Back in Bergen Andreas Born will establish a new research group at the Department of Earth Science on the topic of ice sheet and climate dynamics.

“The BFS funding offers the truly unique freedom to develop a lasting value both for the local department as well as for the scientific community at large. My group can now put effort into a project that looks beyond the next publication or deliverable to focus on the larger picture. In particular, we aim to build new research tools that enable a new interdisciplinary collaboration between ice sheet modeling and field-going glaciologists. Similar collaborations are a matter of course in other fields of the Earth Sciences such as paleoceanography and ocean modeling, and proved very fruitful for our understanding of the ocean. However, the lack of appropriate methods prevented similar success in glaciology, which is one important reason why sea level projections are more uncertain than they need to be”, Andreas Born writes to the Bjerknes Centre.

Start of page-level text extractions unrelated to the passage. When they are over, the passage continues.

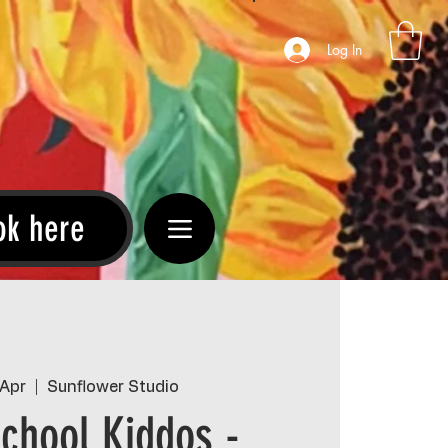
Log In
ok here
 Apr
  |  
Sunflower Studio
chool Kiddos -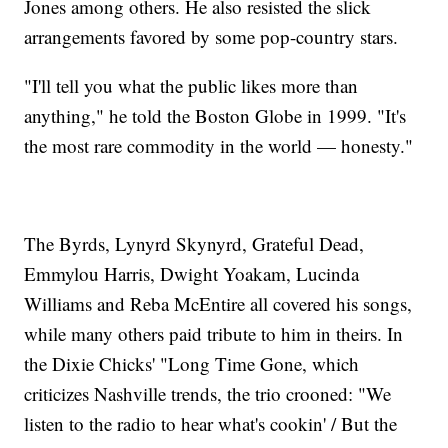
Jones among others. He also resisted the slick
arrangements favored by some pop-country stars.
"I'll tell you what the public likes more than
anything," he told the Boston Globe in 1999. "It's
the most rare commodity in the world — honesty."
The Byrds, Lynyrd Skynyrd, Grateful Dead,
Emmylou Harris, Dwight Yoakam, Lucinda
Williams and Reba McEntire all covered his songs,
while many others paid tribute to him in theirs. In
the Dixie Chicks' "Long Time Gone, which
criticizes Nashville trends, the trio crooned: "We
listen to the radio to hear what's cookin' / But the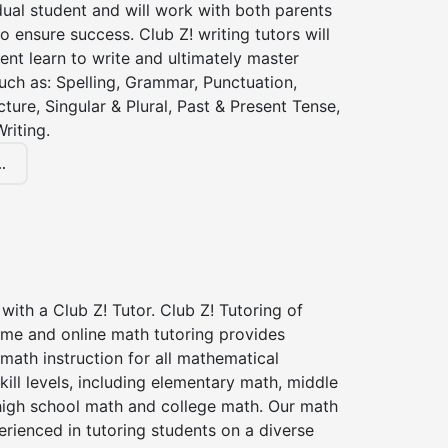
dual student and will work with both parents
o ensure success. Club Z! writing tutors will
ent learn to write and ultimately master
 such as: Spelling, Grammar, Punctuation,
ture, Singular & Plural, Past & Present Tense,
riting.
.
with a Club Z! Tutor. Club Z! Tutoring of
ome and online math tutoring provides
 math instruction for all mathematical
kill levels, including elementary math, middle
high school math and college math. Our math
erienced in tutoring students on a diverse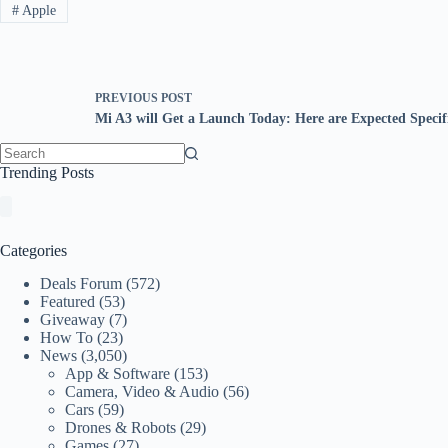
#
Apple
PREVIOUS
POST
Mi A3 will Get a Launch Today: Here are Expected Specifi
No
Trending Posts
results
Categories
Deals Forum
(572)
Featured
(53)
Giveaway
(7)
How To
(23)
News
(3,050)
App & Software
(153)
Camera, Video & Audio
(56)
Cars
(59)
Drones & Robots
(29)
Games
(27)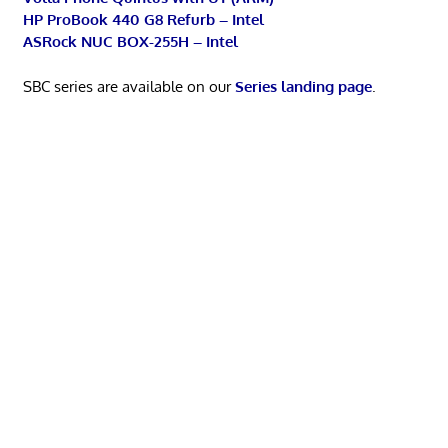
HP ProBook 440 G8 Refurb – Intel
ASRock NUC BOX-255H – Intel
SBC series are available on our
Series landing page
.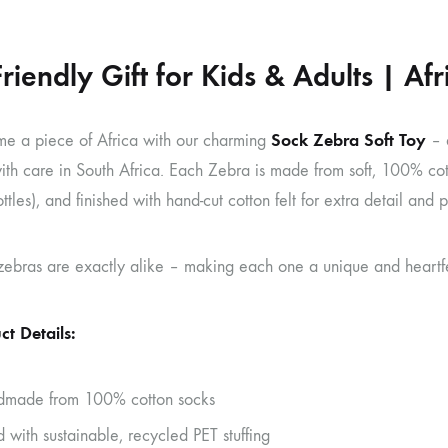
Friendly Gift for Kids & Adults | A
Sock Zebra Soft Toy
me a piece of Africa with our charming
– 
ith care in South Africa. Each Zebra is made from soft, 100% cot
ottles), and finished with hand-cut cotton felt for extra detail and p
bras are exactly alike – making each one a unique and heartfelt 
ct Details:
made from 100% cotton socks
d with sustainable, recycled PET stuffing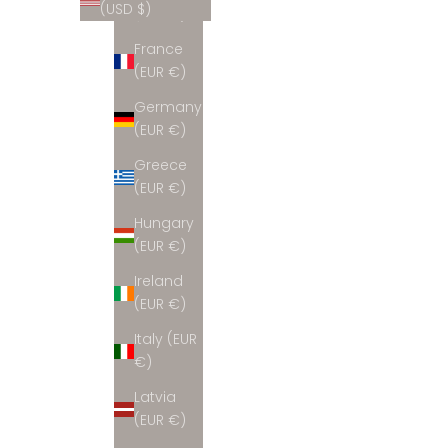
(USD $)
(EUR €)
France
(EUR €)
Germany
(EUR €)
Greece
(EUR €)
Hungary
(EUR €)
Ireland
(EUR €)
Italy (EUR
€)
Latvia
(EUR €)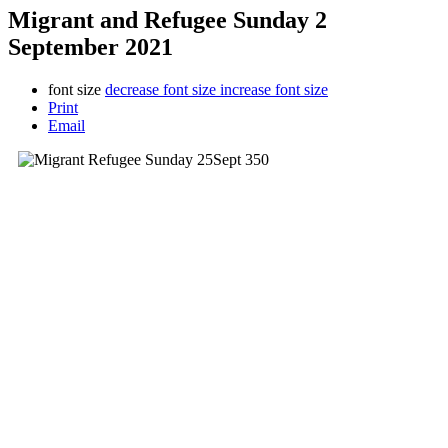
Migrant and Refugee Sunday 2
September 2021
font size
decrease font size
increase font size
Print
Email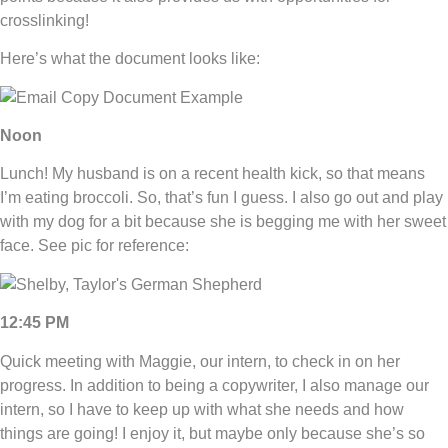
crosslinking!
Here’s what the document looks like:
Noon
Lunch! My husband is on a recent health kick, so that means
I’m eating broccoli. So, that’s fun I guess. I also go out and play
with my dog for a bit because she is begging me with her sweet
face. See pic for reference:
12:45 PM
Quick meeting with Maggie, our intern, to check in on her
progress. In addition to being a copywriter, I also manage our
intern, so I have to keep up with what she needs and how
things are going! I enjoy it, but maybe only because she’s so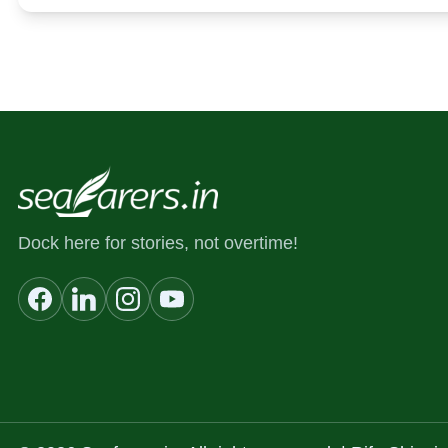
Dock here for stories, not overtime!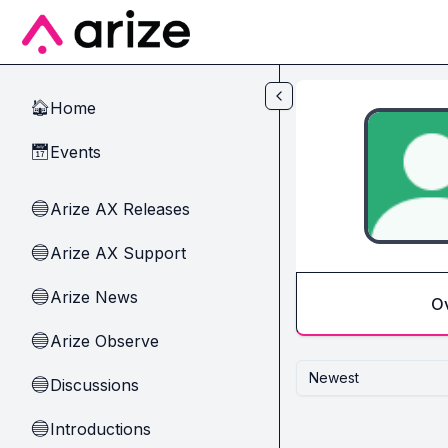
Skip to main content
Home
🏠
Events
📅
Arize AX Releases
🔵
Arize AX Support
🔵
Arize News
🔵
O
Arize Observe
🔵
Newest
Discussions
🔵
Introductions
🔵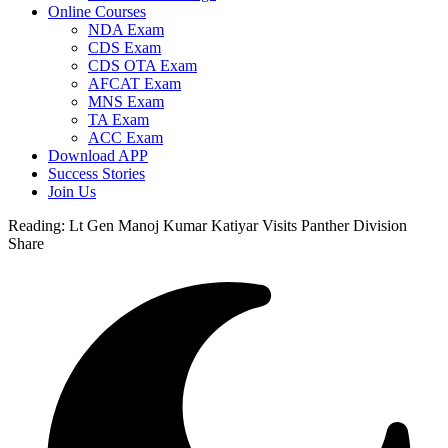
Online Courses
NDA Exam
CDS Exam
CDS OTA Exam
AFCAT Exam
MNS Exam
TA Exam
ACC Exam
Download APP
Success Stories
Join Us
Reading:
Lt Gen Manoj Kumar Katiyar Visits Panther Division
Share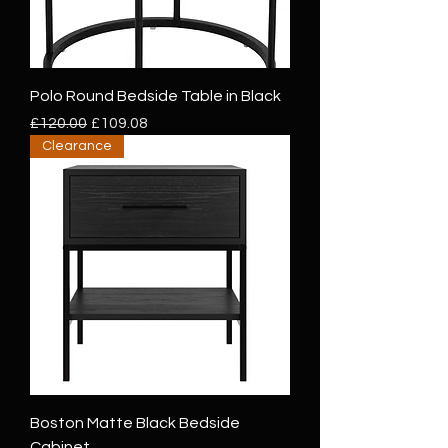
Polo Round Bedside Table in Black
Regular Price
Sale Price
£120.00
£109.08
Clearance
Boston Matte Black Bedside
Cabinet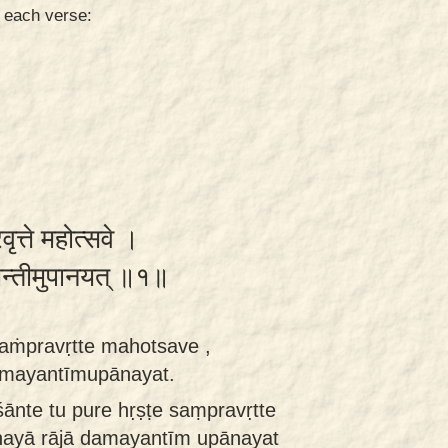
n each verse:
्रवृत्ते महोत्सवे ।
यन्तीमुपानयत् ॥१॥
saṁpravṛtte mahotsave ,
amayantīmupānayat.
ānte tu pure hṛṣṭe saṃpravṛtte
ayā rājā damayantīm upānayat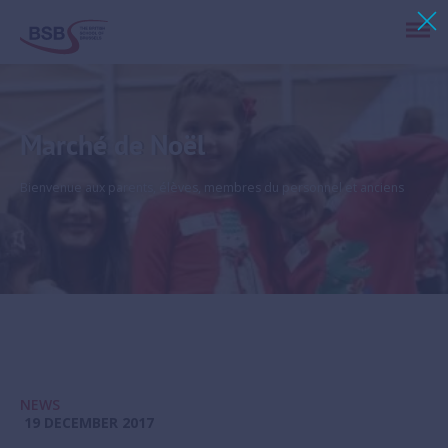
Marché de Noël
Bienvenue aux parents, élèves, membres du personnel et anciens
NEWS
19 DECEMBER 2017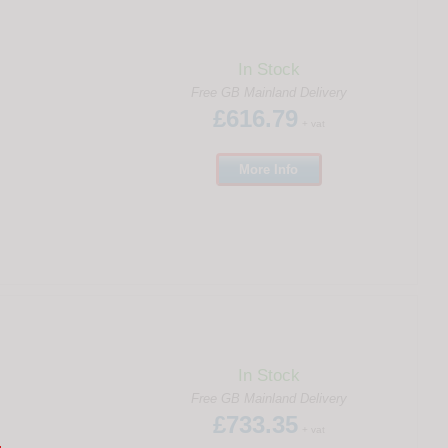
In Stock
Free GB Mainland Delivery
£616.79
+ vat
More
Info
In Stock
Free GB Mainland Delivery
£733.35
+ vat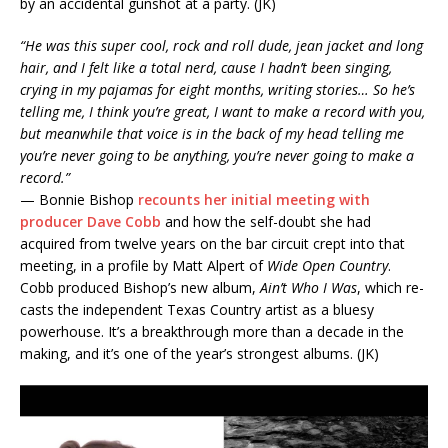
by an accidental gunshot at a party. (JK)
“He was this super cool, rock and roll dude, jean jacket and long
hair, and I felt like a total nerd, cause I hadn’t been singing,
crying in my pajamas for eight months, writing stories… So he’s
telling me, I think you’re great, I want to make a record with you,
but meanwhile that voice is in the back of my head telling me
you’re never going to be anything, you’re never going to make a
record.”
— Bonnie Bishop
recounts her initial meeting with
producer Dave Cobb
and how the self-doubt she had
acquired from twelve years on the bar circuit crept into that
meeting, in a profile by Matt Alpert of
Wide Open Country
.
Cobb produced Bishop’s new album,
Ain’t Who I Was
, which re-
casts the independent Texas Country artist as a bluesy
powerhouse. It’s a breakthrough more than a decade in the
making, and it’s one of the year’s strongest albums. (JK)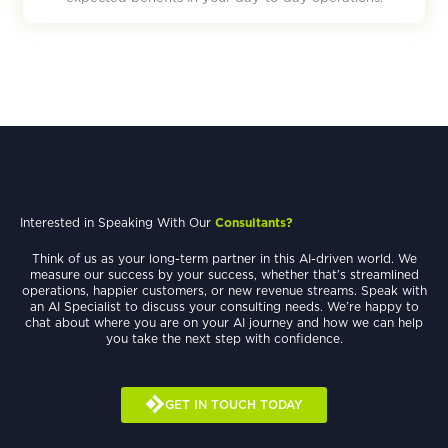
Interested in Speaking With Our
Consultants?
Think of us as your long-term partner in this AI-driven world. We
measure our success by your success, whether that’s streamlined
operations, happier customers, or new revenue streams. Speak with
an AI Specialist to discuss your consulting needs. We’re happy to
chat about where you are on your AI journey and how we can help
you take the next step with confidence.
GET IN TOUCH TODAY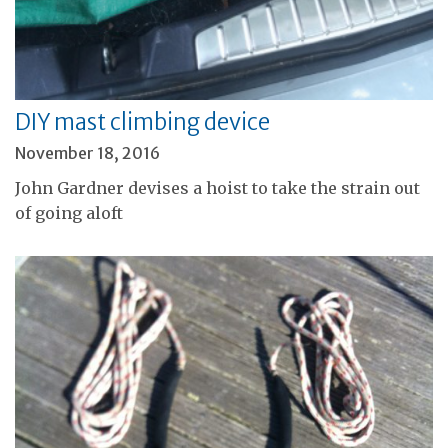
DIY mast climbing device
November 18, 2016
John Gardner devises a hoist to take the strain out
of going aloft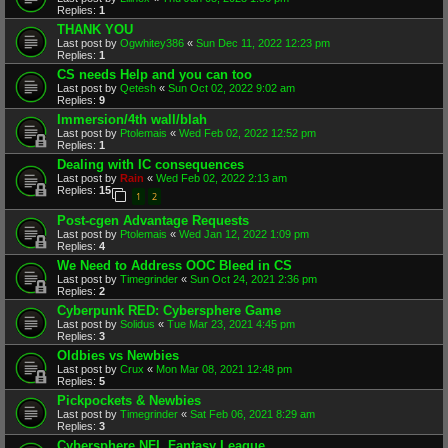
Replies:
1
THANK YOU
Last post by
Ogwhitey386
«
Sun Dec 11, 2022 12:23 pm
Replies:
1
CS needs Help and you can too
Last post by
Qetesh
«
Sun Oct 02, 2022 9:02 am
Replies:
9
Immersion/4th wall/blah
Last post by
Ptolemais
«
Wed Feb 02, 2022 12:52 pm
Replies:
1
Dealing with IC consequences
Last post by
Rain
«
Wed Feb 02, 2022 2:13 am
Replies:
15
1
2
Post-cgen Advantage Requests
Last post by
Ptolemais
«
Wed Jan 12, 2022 1:09 pm
Replies:
4
We Need to Address OOC Bleed in CS
Last post by
Timegrinder
«
Sun Oct 24, 2021 2:36 pm
Replies:
2
Cyberpunk RED: Cybersphere Game
Last post by
Solidus
«
Tue Mar 23, 2021 4:45 pm
Replies:
3
Oldbies vs Newbies
Last post by
Crux
«
Mon Mar 08, 2021 12:48 pm
Replies:
5
Pickpockets & Newbies
Last post by
Timegrinder
«
Sat Feb 06, 2021 8:29 am
Replies:
3
Cybersphere NFL Fantasy League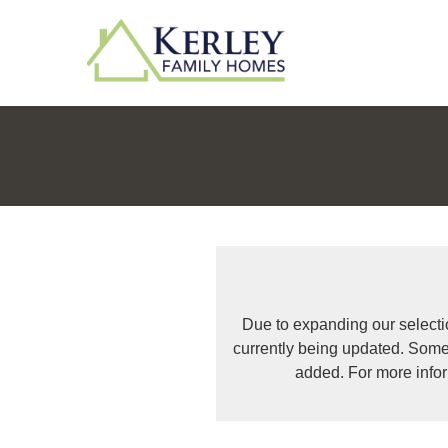
Due to expanding our selecti
currently being updated. Some
added. For more info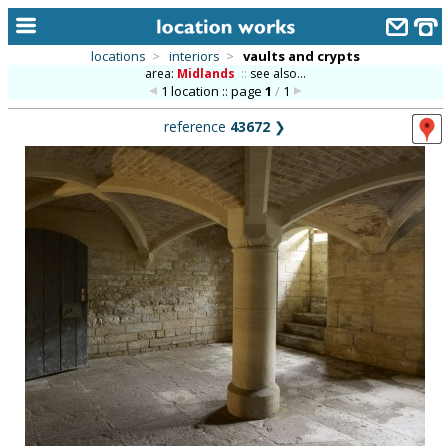
locations
>
interiors
>
vaults and crypts
area:
Midlands
::
see also...
home
1 location :: page
1
/
1
keyword search...
reference
43672
❯
alphabetic index
categories
library
new locations
contact us
meet the team
clients & credits
links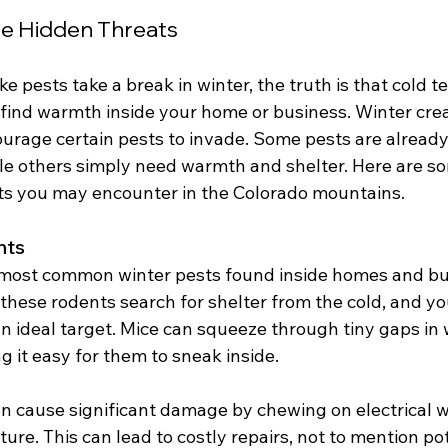
he Hidden Threats
ke pests take a break in winter, the truth is that cold 
o find warmth inside your home or business. Winter cre
ourage certain pests to invade. Some pests are alread
ile others simply need warmth and shelter. Here are so
s you may encounter in the Colorado mountains.
nts
 most common winter pests found inside homes and bu
these rodents search for shelter from the cold, and yo
 ideal target. Mice can squeeze through tiny gaps in w
 it easy for them to sneak inside.
n cause significant damage by chewing on electrical wi
ture. This can lead to costly repairs, not to mention pot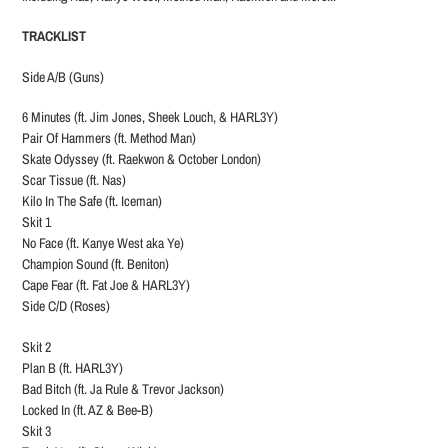
TRACKLIST
Side A/B (Guns)
6 Minutes (ft. Jim Jones, Sheek Louch, & HARL3Y)
Pair Of Hammers (ft. Method Man)
Skate Odyssey (ft. Raekwon & October London)
Scar Tissue (ft. Nas)
Kilo In The Safe (ft. Iceman)
Skit 1
No Face (ft. Kanye West aka Ye)
Champion Sound (ft. Beniton)
Cape Fear (ft. Fat Joe & HARL3Y)
Side C/D (Roses)
Skit 2
Plan B (ft. HARL3Y)
Bad Bitch (ft. Ja Rule & Trevor Jackson)
Locked In (ft. AZ & Bee-B)
Skit 3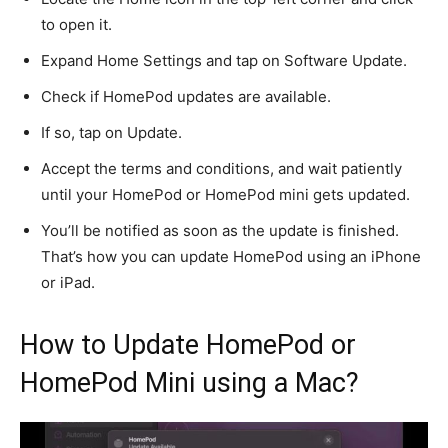
to open it.
Expand Home Settings and tap on Software Update.
Check if HomePod updates are available.
If so, tap on Update.
Accept the terms and conditions, and wait patiently
until your HomePod or HomePod mini gets updated.
You’ll be notified
as soon as the update
is finished
.
That’s how you can update HomePod using an iPhone
or iPad.
How to Update HomePod or
HomePod Mini using a Mac?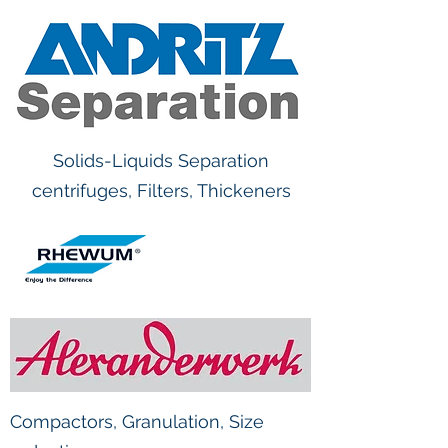
Solids-Liquids Separation
centrifuges, Filters, Thickeners
Compactors, Granulation, Size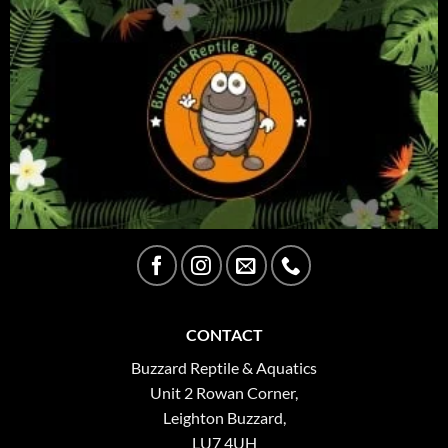
CONTACT
Buzzard Reptile & Aquatics
Unit 2 Rowan Corner,
Leighton Buzzard,
LU7 4UH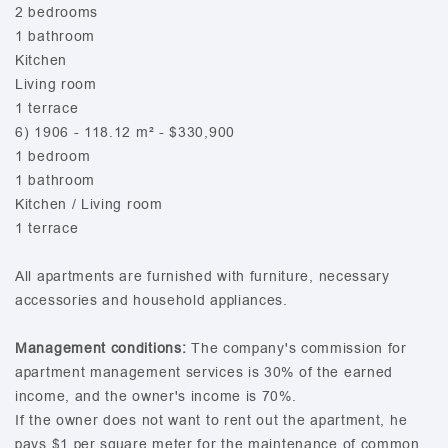
2 bedrooms
1 bathroom
Kitchen
Living room
1 terrace
6) 1906 - 118.12 m² - $330,900
1 bedroom
1 bathroom
Kitchen / Living room
1 terrace
All apartments are furnished with furniture, necessary
accessories and household appliances.
Management conditions:
The company's commission for
apartment management services is 30% of the earned
income, and the owner's income is 70%.
If the owner does not want to rent out the apartment, he
pays $1 per square meter for the maintenance of common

In other words the BFS funding enables the development of a novel type of ice sheet model that takes advantage of high-quality reconstructions from the Greenland ice sheet while at the same time being consistent with the physics of ice flow, the uib.no writes.

 

Excellent family work-life balace

After six years in Switzerland, Andreas Born now brings his family back to Bergen. A tough decision, also to consider among several offers.

“What made us chose Bergen and Norway was an excellent work-life balance for families. Bergen is a beautiful city to raise our kids while at the same time offering the opportunity to realize our personal professional ambitions for my spouse and myself. After my postdoc years and the uncertainty they imply, the security and long-term perspective of the BFS position were important factors” Andreas Born says.

He also emphasizes the work conditions at the UiB and the Bjerknes Centre:

“The excellent existing expertise at GEO and the breadth of research activities and topics at the various institutions of the Bjerknes Centre were very important for my decision to come back here as well.”